Wenn ich zurückgehen und meine Erfahrung als Freiwilliger in Lettland wiederholen könnte, würde ich es auf jeden Fall noch einmal tun. Nachdem ich aufgrund von Covid ein Jahr lang sesshaft gelebt hatte, hatte ich die Chance, wieder zu leben. Ich traf mehrere Menschen, nicht nur aus dem Verein, bei dem ich Gast war, sondern auch Gleichgesinnte, zu denen ich eine starke Bindung aufgebaut habe. Aber ich hatte auch Momente, in denen ich in engem Kontakt mit der Natur war, denn nicht nur in der Stadt konnte ich verschiedene Parks und Grünflächen genießen, sondern ich hatte auch die Möglichkeit, mich im Pilzesammeln zu versuchen und ins Grüne einzutauchen Eine halbe Stunde von Liepaja entfernt haben wir einen Blick auf einen großen Wald geworfen, und es hat sich auch gelohnt, da wir nicht nur mit Beute zum Genießen nach Hause zurückkehrten, sondern nach der Durchquerung des Waldes auch einen wunderschönen einsamen Strand vor uns hatten.


Meine Erfahrung war auch eine Gelegenheit zur kulturellen Bereicherung. Ich habe die Existenz von Staatenlosen entdeckt und verfüge nun auch über ein umfassenderes historisches Wissen; Es gibt immer noch deutliche Zeichen der lettischen Geschichte und insbesondere der russischen Herrschaft. Tatsächlich gibt es in Liepaja und insbesondere im Bezirk Karosta eine
Russische Minderheit. In Lettland lernen Menschen, die in städtischen Gebieten leben, in denen viele Russischsprecher leben, Russisch durch alltägliche Interaktionen in Lebensmittelgeschäften, öffentlichen Verkehrsmitteln und in der Schule, und ethnische Russen haben ebenfalls Lettisch gelernt.
Ich habe das erst vollständig verstanden, als ich als Freiwilliger im House of Hope gearbeitet habe, einer Organisation, die jeden Tag daran arbeitet, Familien und Kindern in Karosta zu helfen, indem sie die Hindernisse wie Armut, soziale Diskriminierung und mangelnde Bildung überwindet. Dort sah ich eine ganz andere Realität als das „normale“ Liepaja. Das Haus der Hoffnung ist ein Ort, an dem ich wirklich mein Herz verlassen habe, wo ich die Gelegenheit hatte, meine Kultur zu teilen und mehr von meinen Kollegen zu empfangen, die sich als sehr offen erwiesen haben und neugierig, was außerhalb ihres Landes passierte.
Meine Arbeit beschränkte sich jedoch nicht nur auf dieses großartige Jugendzentrum, sondern ich tat noch viel mehr.

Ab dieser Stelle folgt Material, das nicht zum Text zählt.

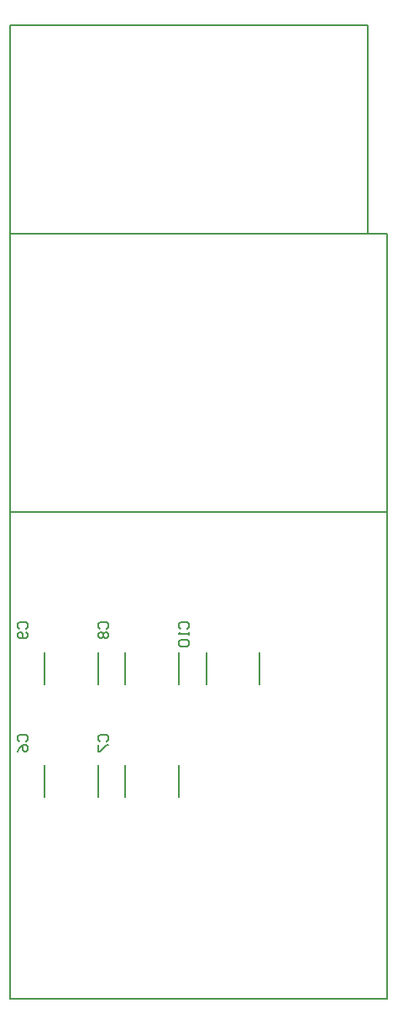
<source format=gbo>
G04*
G04 #@! TF.GenerationSoftware,Altium Limited,Altium Designer,18.1.9 (240)*
G04*
G04 Layer_Color=32896*
%FSLAX44Y44*%
%MOMM*%
G71*
G01*
G75*
%ADD40C,0.2000*%
%ADD46C,0.1270*%
D40*
X171755Y382718D02*
X170089Y384384D01*
Y387716D01*
X171755Y389382D01*
X178420D01*
X180086Y387716D01*
Y384384D01*
X178420Y382718D01*
X180086Y379385D02*
Y376053D01*
Y377719D01*
X170089D01*
X171755Y379385D01*
Y371055D02*
X170089Y369389D01*
Y366056D01*
X171755Y364390D01*
X178420D01*
X180086Y366056D01*
Y369389D01*
X178420Y371055D01*
X171755D01*
X9195Y382718D02*
X7529Y384384D01*
Y387716D01*
X9195Y389382D01*
X15860D01*
X17526Y387716D01*
Y384384D01*
X15860Y382718D01*
Y379385D02*
X17526Y377719D01*
Y374387D01*
X15860Y372721D01*
X9195D01*
X7529Y374387D01*
Y377719D01*
X9195Y379385D01*
X10862D01*
X12528Y377719D01*
Y372721D01*
X90475Y382718D02*
X88809Y384384D01*
Y387716D01*
X90475Y389382D01*
X97140D01*
X98806Y387716D01*
Y384384D01*
X97140Y382718D01*
X90475Y379385D02*
X88809Y377719D01*
Y374387D01*
X90475Y372721D01*
X92142D01*
X93808Y374387D01*
X95474Y372721D01*
X97140D01*
X98806Y374387D01*
Y377719D01*
X97140Y379385D01*
X95474D01*
X93808Y377719D01*
X92142Y379385D01*
X90475D01*
X93808Y377719D02*
Y374387D01*
X90475Y268671D02*
X88809Y270338D01*
Y273670D01*
X90475Y275336D01*
X97140D01*
X98806Y273670D01*
Y270338D01*
X97140Y268671D01*
X88809Y265339D02*
Y258675D01*
X90475D01*
X97140Y265339D01*
X98806D01*
X9195Y268671D02*
X7529Y270338D01*
Y273670D01*
X9195Y275336D01*
X15860D01*
X17526Y273670D01*
Y270338D01*
X15860Y268671D01*
X7529Y258675D02*
X9195Y262007D01*
X12528Y265339D01*
X15860D01*
X17526Y263673D01*
Y260341D01*
X15860Y258675D01*
X14194D01*
X12528Y260341D01*
Y265339D01*
X0Y500000D02*
X380000D01*
X0Y780000D02*
X380000D01*
X0Y10000D02*
X380000D01*
Y780000D01*
X360000D02*
X380000D01*
X360000D02*
Y990000D01*
X0D02*
X360000D01*
X0Y10000D02*
Y990000D01*
D46*
X115935Y326852D02*
Y359052D01*
X169935Y326852D02*
Y359052D01*
X34655Y326852D02*
Y359052D01*
X88655Y326852D02*
Y359052D01*
X197305Y326852D02*
Y359052D01*
X251305Y326852D02*
Y359052D01*
X169845Y212702D02*
Y244902D01*
X115845Y212702D02*
Y244902D01*
X88565Y212702D02*
Y244902D01*
X34565Y212702D02*
Y244902D01*
M02*

</source>
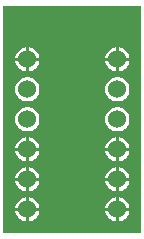
<source format=gbl>
G04*
G04 #@! TF.GenerationSoftware,Altium Limited,Altium Designer,22.9.1 (49)*
G04*
G04 Layer_Physical_Order=2*
G04 Layer_Color=16711680*
%FSLAX44Y44*%
%MOMM*%
G71*
G04*
G04 #@! TF.SameCoordinates,05789482-0283-4914-9F0E-1FA18675A4EC*
G04*
G04*
G04 #@! TF.FilePolarity,Positive*
G04*
G01*
G75*
%ADD18C,1.5240*%
%ADD19C,0.6350*%
G36*
X121820Y5179D02*
X5179D01*
Y198020D01*
X121820D01*
Y5179D01*
D02*
G37*
%LPC*%
G36*
X102938Y162560D02*
X102870D01*
Y153670D01*
X111760D01*
Y153738D01*
X111068Y156322D01*
X109730Y158638D01*
X107838Y160530D01*
X105522Y161868D01*
X102938Y162560D01*
D02*
G37*
G36*
X26738D02*
X26670D01*
Y153670D01*
X35560D01*
Y153738D01*
X34868Y156322D01*
X33530Y158638D01*
X31638Y160530D01*
X29322Y161868D01*
X26738Y162560D01*
D02*
G37*
G36*
X100330D02*
X100262D01*
X97678Y161868D01*
X95362Y160530D01*
X93470Y158638D01*
X92132Y156322D01*
X91440Y153738D01*
Y153670D01*
X100330D01*
Y162560D01*
D02*
G37*
G36*
X24130D02*
X24062D01*
X21478Y161868D01*
X19162Y160530D01*
X17270Y158638D01*
X15932Y156322D01*
X15240Y153738D01*
Y153670D01*
X24130D01*
Y162560D01*
D02*
G37*
G36*
X111760Y151130D02*
X102870D01*
Y142240D01*
X102938D01*
X105522Y142932D01*
X107838Y144270D01*
X109730Y146162D01*
X111068Y148478D01*
X111760Y151062D01*
Y151130D01*
D02*
G37*
G36*
X100330D02*
X91440D01*
Y151062D01*
X92132Y148478D01*
X93470Y146162D01*
X95362Y144270D01*
X97678Y142932D01*
X100262Y142240D01*
X100330D01*
Y151130D01*
D02*
G37*
G36*
X35560D02*
X26670D01*
Y142240D01*
X26738D01*
X29322Y142932D01*
X31638Y144270D01*
X33530Y146162D01*
X34868Y148478D01*
X35560Y151062D01*
Y151130D01*
D02*
G37*
G36*
X24130D02*
X15240D01*
Y151062D01*
X15932Y148478D01*
X17270Y146162D01*
X19162Y144270D01*
X21478Y142932D01*
X24062Y142240D01*
X24130D01*
Y151130D01*
D02*
G37*
G36*
X102938Y137160D02*
X100262D01*
X97678Y136468D01*
X95362Y135130D01*
X93470Y133238D01*
X92132Y130922D01*
X91440Y128338D01*
Y125662D01*
X92132Y123078D01*
X93470Y120762D01*
X95362Y118870D01*
X97678Y117532D01*
X100262Y116840D01*
X102938D01*
X105522Y117532D01*
X107838Y118870D01*
X109730Y120762D01*
X111068Y123078D01*
X111760Y125662D01*
Y128338D01*
X111068Y130922D01*
X109730Y133238D01*
X107838Y135130D01*
X105522Y136468D01*
X102938Y137160D01*
D02*
G37*
G36*
X26738D02*
X24062D01*
X21478Y136468D01*
X19162Y135130D01*
X17270Y133238D01*
X15932Y130922D01*
X15240Y128338D01*
Y125662D01*
X15932Y123078D01*
X17270Y120762D01*
X19162Y118870D01*
X21478Y117532D01*
X24062Y116840D01*
X26738D01*
X29322Y117532D01*
X31638Y118870D01*
X33530Y120762D01*
X34868Y123078D01*
X35560Y125662D01*
Y128338D01*
X34868Y130922D01*
X33530Y133238D01*
X31638Y135130D01*
X29322Y136468D01*
X26738Y137160D01*
D02*
G37*
G36*
X102938Y111760D02*
X100262D01*
X97678Y111068D01*
X95362Y109730D01*
X93470Y107838D01*
X92132Y105522D01*
X91440Y102938D01*
Y100262D01*
X92132Y97678D01*
X93470Y95362D01*
X95362Y93470D01*
X97678Y92132D01*
X100262Y91440D01*
X102938D01*
X105522Y92132D01*
X107838Y93470D01*
X109730Y95362D01*
X111068Y97678D01*
X111760Y100262D01*
Y102938D01*
X111068Y105522D01*
X109730Y107838D01*
X107838Y109730D01*
X105522Y111068D01*
X102938Y111760D01*
D02*
G37*
G36*
X26738D02*
X24062D01*
X21478Y111068D01*
X19162Y109730D01*
X17270Y107838D01*
X15932Y105522D01*
X15240Y102938D01*
Y100262D01*
X15932Y97678D01*
X17270Y95362D01*
X19162Y93470D01*
X21478Y92132D01*
X24062Y91440D01*
X26738D01*
X29322Y92132D01*
X31638Y93470D01*
X33530Y95362D01*
X34868Y97678D01*
X35560Y100262D01*
Y102938D01*
X34868Y105522D01*
X33530Y107838D01*
X31638Y109730D01*
X29322Y111068D01*
X26738Y111760D01*
D02*
G37*
G36*
X102938Y86360D02*
X102870D01*
Y77470D01*
X111760D01*
Y77538D01*
X111068Y80122D01*
X109730Y82438D01*
X107838Y84330D01*
X105522Y85668D01*
X102938Y86360D01*
D02*
G37*
G36*
X26738D02*
X26670D01*
Y77470D01*
X35560D01*
Y77538D01*
X34868Y80122D01*
X33530Y82438D01*
X31638Y84330D01*
X29322Y85668D01*
X26738Y86360D01*
D02*
G37*
G36*
X100330D02*
X100262D01*
X97678Y85668D01*
X95362Y84330D01*
X93470Y82438D01*
X92132Y80122D01*
X91440Y77538D01*
Y77470D01*
X100330D01*
Y86360D01*
D02*
G37*
G36*
X24130D02*
X24062D01*
X21478Y85668D01*
X19162Y84330D01*
X17270Y82438D01*
X15932Y80122D01*
X15240Y77538D01*
Y77470D01*
X24130D01*
Y86360D01*
D02*
G37*
G36*
X111760Y74930D02*
X102870D01*
Y66040D01*
X102938D01*
X105522Y66732D01*
X107838Y68070D01*
X109730Y69962D01*
X111068Y72278D01*
X111760Y74862D01*
Y74930D01*
D02*
G37*
G36*
X100330D02*
X91440D01*
Y74862D01*
X92132Y72278D01*
X93470Y69962D01*
X95362Y68070D01*
X97678Y66732D01*
X100262Y66040D01*
X100330D01*
Y74930D01*
D02*
G37*
G36*
X35560D02*
X26670D01*
Y66040D01*
X26738D01*
X29322Y66732D01*
X31638Y68070D01*
X33530Y69962D01*
X34868Y72278D01*
X35560Y74862D01*
Y74930D01*
D02*
G37*
G36*
X24130D02*
X15240D01*
Y74862D01*
X15932Y72278D01*
X17270Y69962D01*
X19162Y68070D01*
X21478Y66732D01*
X24062Y66040D01*
X24130D01*
Y74930D01*
D02*
G37*
G36*
X102938Y60960D02*
X102870D01*
Y52070D01*
X111760D01*
Y52138D01*
X111068Y54722D01*
X109730Y57038D01*
X107838Y58930D01*
X105522Y60268D01*
X102938Y60960D01*
D02*
G37*
G36*
X26738D02*
X26670D01*
Y52070D01*
X35560D01*
Y52138D01*
X34868Y54722D01*
X33530Y57038D01*
X31638Y58930D01*
X29322Y60268D01*
X26738Y60960D01*
D02*
G37*
G36*
X100330D02*
X100262D01*
X97678Y60268D01*
X95362Y58930D01*
X93470Y57038D01*
X92132Y54722D01*
X91440Y52138D01*
Y52070D01*
X100330D01*
Y60960D01*
D02*
G37*
G36*
X24130D02*
X24062D01*
X21478Y60268D01*
X19162Y58930D01*
X17270Y57038D01*
X15932Y54722D01*
X15240Y52138D01*
Y52070D01*
X24130D01*
Y60960D01*
D02*
G37*
G36*
X111760Y49530D02*
X102870D01*
Y40640D01*
X102938D01*
X105522Y41332D01*
X107838Y42670D01*
X109730Y44562D01*
X111068Y46878D01*
X111760Y49462D01*
Y49530D01*
D02*
G37*
G36*
X100330D02*
X91440D01*
Y49462D01*
X92132Y46878D01*
X93470Y44562D01*
X95362Y42670D01*
X97678Y41332D01*
X100262Y40640D01*
X100330D01*
Y49530D01*
D02*
G37*
G36*
X35560D02*
X26670D01*
Y40640D01*
X26738D01*
X29322Y41332D01*
X31638Y42670D01*
X33530Y44562D01*
X34868Y46878D01*
X35560Y49462D01*
Y49530D01*
D02*
G37*
G36*
X24130D02*
X15240D01*
Y49462D01*
X15932Y46878D01*
X17270Y44562D01*
X19162Y42670D01*
X21478Y41332D01*
X24062Y40640D01*
X24130D01*
Y49530D01*
D02*
G37*
G36*
X102938Y35560D02*
X102870D01*
Y26670D01*
X111760D01*
Y26738D01*
X111068Y29322D01*
X109730Y31638D01*
X107838Y33530D01*
X105522Y34868D01*
X102938Y35560D01*
D02*
G37*
G36*
X26738D02*
X26670D01*
Y26670D01*
X35560D01*
Y26738D01*
X34868Y29322D01*
X33530Y31638D01*
X31638Y33530D01*
X29322Y34868D01*
X26738Y35560D01*
D02*
G37*
G36*
X100330D02*
X100262D01*
X97678Y34868D01*
X95362Y33530D01*
X93470Y31638D01*
X92132Y29322D01*
X91440Y26738D01*
Y26670D01*
X100330D01*
Y35560D01*
D02*
G37*
G36*
X24130D02*
X24062D01*
X21478Y34868D01*
X19162Y33530D01*
X17270Y31638D01*
X15932Y29322D01*
X15240Y26738D01*
Y26670D01*
X24130D01*
Y35560D01*
D02*
G37*
G36*
X111760Y24130D02*
X102870D01*
Y15240D01*
X102938D01*
X105522Y15932D01*
X107838Y17270D01*
X109730Y19162D01*
X111068Y21478D01*
X111760Y24062D01*
Y24130D01*
D02*
G37*
G36*
X100330D02*
X91440D01*
Y24062D01*
X92132Y21478D01*
X93470Y19162D01*
X95362Y17270D01*
X97678Y15932D01*
X100262Y15240D01*
X100330D01*
Y24130D01*
D02*
G37*
G36*
X35560D02*
X26670D01*
Y15240D01*
X26738D01*
X29322Y15932D01*
X31638Y17270D01*
X33530Y19162D01*
X34868Y21478D01*
X35560Y24062D01*
Y24130D01*
D02*
G37*
G36*
X24130D02*
X15240D01*
Y24062D01*
X15932Y21478D01*
X17270Y19162D01*
X19162Y17270D01*
X21478Y15932D01*
X24062Y15240D01*
X24130D01*
Y24130D01*
D02*
G37*
%LPD*%
D18*
X101600Y50800D02*
D03*
Y25400D02*
D03*
Y76200D02*
D03*
Y101600D02*
D03*
Y127000D02*
D03*
Y152400D02*
D03*
X25400Y50800D02*
D03*
Y25400D02*
D03*
Y76200D02*
D03*
Y101600D02*
D03*
Y127000D02*
D03*
Y152400D02*
D03*
D19*
X72390Y148590D02*
D03*
Y91440D02*
D03*
X54610Y41910D02*
D03*
X43180Y114300D02*
D03*
M02*

</source>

Insbesondere habe ich mit dem Verein Radi Vidi Pats im Stadtgarten und im Tauschladen zusammengearbeitet; Ich bewunderte ihren Respekt für die Umwelt und die Suche nach recycelbaren Materialien, um den Garten zu einem einladenderen Ort zu machen.
In der Organisation wurde organisches Material nie weggeworfen, aber wir achteten immer darauf, es beiseite zu legen, um Kompost für die Pflanzen zu erzeugen; Ich habe gelernt, meine kreative und praktische Seite zu nutzen, um Projekte nicht nur für den Garten, sondern auch für die Tauschbörse umzusetzen, indem ich Beiträge auf Facebook und ein Poster erstellt habe. Eine interessante und ungewöhnliche Sache war es, zum ersten Mal an einem großen Mosaik zu arbeiten, aber ich musste nicht alles alleine machen, da ich Unterstützung und Ratschläge erhielt.

Kurz gesagt, es war eine Erfahrung, die ich jedem empfehlen würde! Ich habe meiner Ausbildung und meinem kulturellen Gepäck einen zusätzlichen Teil hinzugefügt, sodass ich bei meiner nächsten Reise sicherlich weniger Angst haben werde, etwas Neues auszuprobieren. Ich habe gelernt, dass es notwendig ist, Vorurteile abzulegen und dass es besser ist, sich mit anderen Kulturen zu vergleichen, als stur zu glauben, dass das eigene Herkunftsland besser ist als die anderen. Es war eine Erfahrung, die ich nie vergessen werde. Sie gab mir die zusätzliche Unabhängigkeit, die ich suchte, und das Selbstvertrauen, das ich brauchte, um im Leben mehr in Angriff zu nehmen.